A simple taxonomy to guide your LLM prompt engineering

Large language models (LLM) have truly democratized AI development. Software engineers can now develop many AI applications without the need for dedicated model development. These LLMs are a one-stop shop for performing a variety of natural language processing (NLP) tasks. These tasks, such as key information extraction or named entity recognition, would in the past have required dedicated NLP models. Now, with LLMs, developers can query them using natural language and the models respond with the results of the tasks. These queries, known as “prompts”, have led to a whole host of “prompt engineering” best practices.

One intriguing part of LLM behavior, is that the model’s outputs can vary based on how the input prompt is structured. Variations in input prompts leads to variations in output. This fluctuation in LLM output can strongly impact an application’s performance metrics. In order to achieve optimal performance, engineers need to fine tune the prompts given to the LLM.
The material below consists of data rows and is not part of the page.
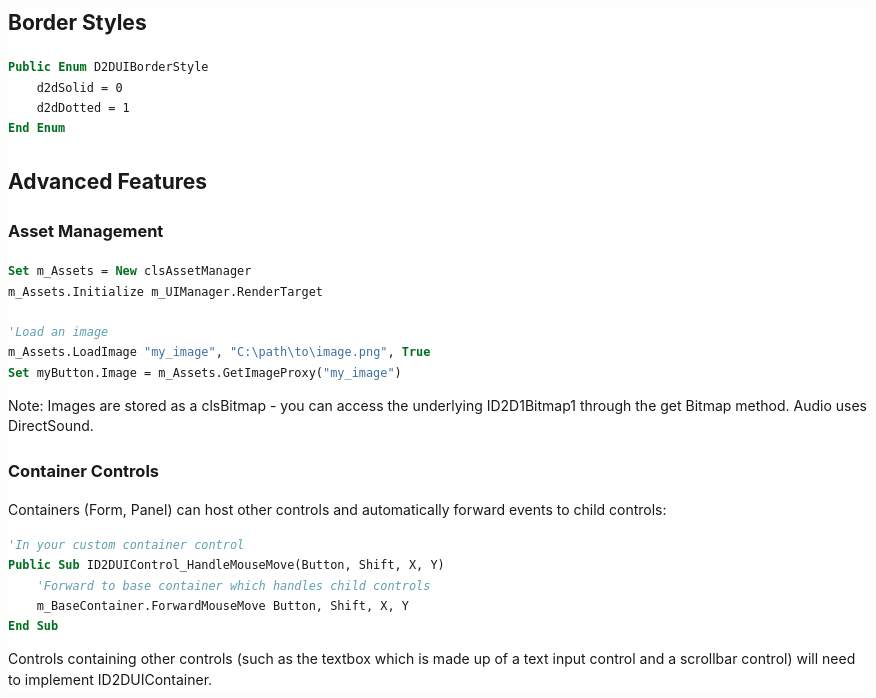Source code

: ## Border Styles

```vb
Public Enum D2DUIBorderStyle
    d2dSolid = 0
    d2dDotted = 1
End Enum
```

## Advanced Features

### Asset Management
```vb
Set m_Assets = New clsAssetManager
m_Assets.Initialize m_UIManager.RenderTarget

'Load an image
m_Assets.LoadImage "my_image", "C:\path\to\image.png", True
Set myButton.Image = m_Assets.GetImageProxy("my_image")
```
Note: Images are stored as a clsBitmap - you can access the underlying ID2D1Bitmap1 through the get Bitmap method.
Audio uses DirectSound.

### Container Controls
Containers (Form, Panel) can host other controls and automatically forward events to child controls:

```vb
'In your custom container control
Public Sub ID2DUIControl_HandleMouseMove(Button, Shift, X, Y)
    'Forward to base container which handles child controls
    m_BaseContainer.ForwardMouseMove Button, Shift, X, Y
End Sub
```
Controls containing other controls (such as the textbox which is made up of a text input control and a scrollbar control) will need to implement ID2DUIContainer.
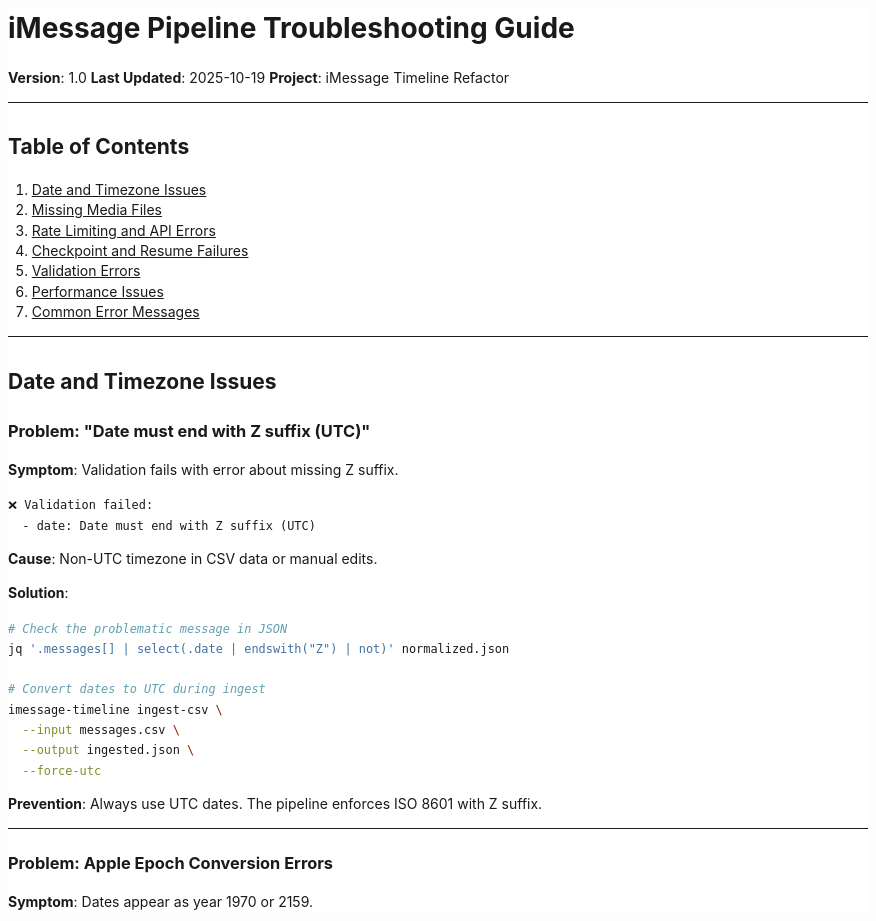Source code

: # iMessage Pipeline Troubleshooting Guide

**Version**: 1.0
**Last Updated**: 2025-10-19
**Project**: iMessage Timeline Refactor

---

## Table of Contents

1. [Date and Timezone Issues](#date-and-timezone-issues)
2. [Missing Media Files](#missing-media-files)
3. [Rate Limiting and API Errors](#rate-limiting-and-api-errors)
4. [Checkpoint and Resume Failures](#checkpoint-and-resume-failures)
5. [Validation Errors](#validation-errors)
6. [Performance Issues](#performance-issues)
7. [Common Error Messages](#common-error-messages)

---

## Date and Timezone Issues

### Problem: "Date must end with Z suffix (UTC)"

**Symptom**: Validation fails with error about missing Z suffix.

```
❌ Validation failed:
  - date: Date must end with Z suffix (UTC)
```

**Cause**: Non-UTC timezone in CSV data or manual edits.

**Solution**:

```bash
# Check the problematic message in JSON
jq '.messages[] | select(.date | endswith("Z") | not)' normalized.json

# Convert dates to UTC during ingest
imessage-timeline ingest-csv \
  --input messages.csv \
  --output ingested.json \
  --force-utc
```

**Prevention**: Always use UTC dates. The pipeline enforces ISO 8601 with Z suffix.

---

### Problem: Apple Epoch Conversion Errors

**Symptom**: Dates appear as year 1970 or 2159.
I recently came across this very useful taxonomy of prompts that can serve as a simple guide to engineers that are building generative AI applications using LLMs. This is a paper titled “TELeR: A General Taxonomy of LLM Prompts for Benchmarking Complex Tasks”.

While the motivation of the paper was to help benchmarking test suites get a standard benchmark for evaluating LLMs, the framework offered there is helpful to engineers as well. The 7 level taxonomy goes all the way from giving very little directive to the LLM to specifying lots of details in the prompt on what the user expects in the output.

Check out the paper and use the taxonomy for your next project.